One thing I noticed on Lombok is that even when times are tough, the people don’t lose their kindness and spirit. They are strong, resilient, and take pride in everything they do. Plus, they are friendly. Driving through the small towns on my scooter and having so many people smile and wave brought me so much joy.
At the end of our trip we stayed at Amber Resort, a luxurious oasis right on the beach where the sounds of the waves serenaded us to sleep every night. We strolled along the beach, cocktail in hand, and felt incredibly lucky to have the opportunity to travel and experience moments like this. The water buffalo made this scene even more magical, strolling right past you in the lapping water with the towering mountains in the background. A surreal experience. And of course, no trip to Indonesia would be complete without indulging in some authentic Indonesian massages that left us feeling rejuvenated and utterly relaxed.
The essence of Indonesia
Reflecting on my holiday, I’m reminded of the magic of travel. It’s not just about the places you visit, but the people you meet and the experiences that leave a lasting impression on your heart.
The genuine kindness of the locals, the tantalising cuisine that danced on my taste buds, the ethereal beauty of the beaches, and the thrill of scootering through picturesque landscapes – all of these are etched in my memory. My adventure in Indonesia was not just a trip, it was a journey of the heart and soul.
If you ever find yourself yearning for a taste of paradise, where every sunset is a masterpiece, and the journey is as rewarding as the destination – pack your bags and set your course for Bali and Lombok. You won’t be disappointed. Traveling here is like stepping into a dream, one that will leave you with a heart full of gratitude and a camera roll full of memories that will last a lifetime.
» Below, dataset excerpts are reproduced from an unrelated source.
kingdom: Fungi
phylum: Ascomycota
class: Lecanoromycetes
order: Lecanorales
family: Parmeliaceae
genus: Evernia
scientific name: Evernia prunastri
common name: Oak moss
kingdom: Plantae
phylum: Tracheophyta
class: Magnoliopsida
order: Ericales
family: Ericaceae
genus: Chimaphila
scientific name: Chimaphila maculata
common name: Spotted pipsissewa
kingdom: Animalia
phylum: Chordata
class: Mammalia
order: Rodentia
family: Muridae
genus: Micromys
Terima kasih, Indonesia!
If you’re wanting to see highlights of Bali and Lombok or ask for travel advice, don’t hesitate to visit my Instagram page @jess_weale.
Del Cielo Villa – Just a few minutes away from the famous Petitenget Beach and trendy fashion, dining and entertainment district. Affordable and located on a quiet street. delcielovillaseminyak.com
Warung Jembung Restaurant – The perfect local spot next to rice fields, affordable, and friendly staff.
Graha Sandat Villas – This tranquil villa is just off the main road of Ubud but feels like you are in a quiet retreat with your own pool and lush greenery. pramanaexperience.com/villas-in-bali/graha-sandat-villas
Donna Restaurant – A slightly more pricey contemporary restaurant that celebrates the vibrancy and diversity of Mediterranean and Latin American cuisine, featuring classic dishes and modern interpretations on traditional favourites. donnaubud.com
Rindu Villa – Beautiful ocean views overlooking the channel between the two islands. Relax by the infinity pool and soak in the stunning seaside view. Restaurants and beaches are walking distance or hire a scooter from the villa owner. Breakfast is cooked for you every morning. airbnb.co.nz/rooms/23359012
Two Raksa – The best chicken satay! Very affordable food and drinks and you are met with smiles and warm conversation. instagram.com/tworaksa_cafe
Palm Merah Villas – More affordable accommodation a 5 minute walk and 1 minute scooter ride from the beach. Clean and comfortable with your own pool and extremely friendly owner and cat. secure.guestaps.com/palmmerah
Mango Lodge Rooftop Bar and Restaurant – With the same owner as Palm Merah Villas, this is a beautiful place to eat, drink or stay. Only 2 minutes from the beach, watch the water buffalo in the paddock and the skyline for miles.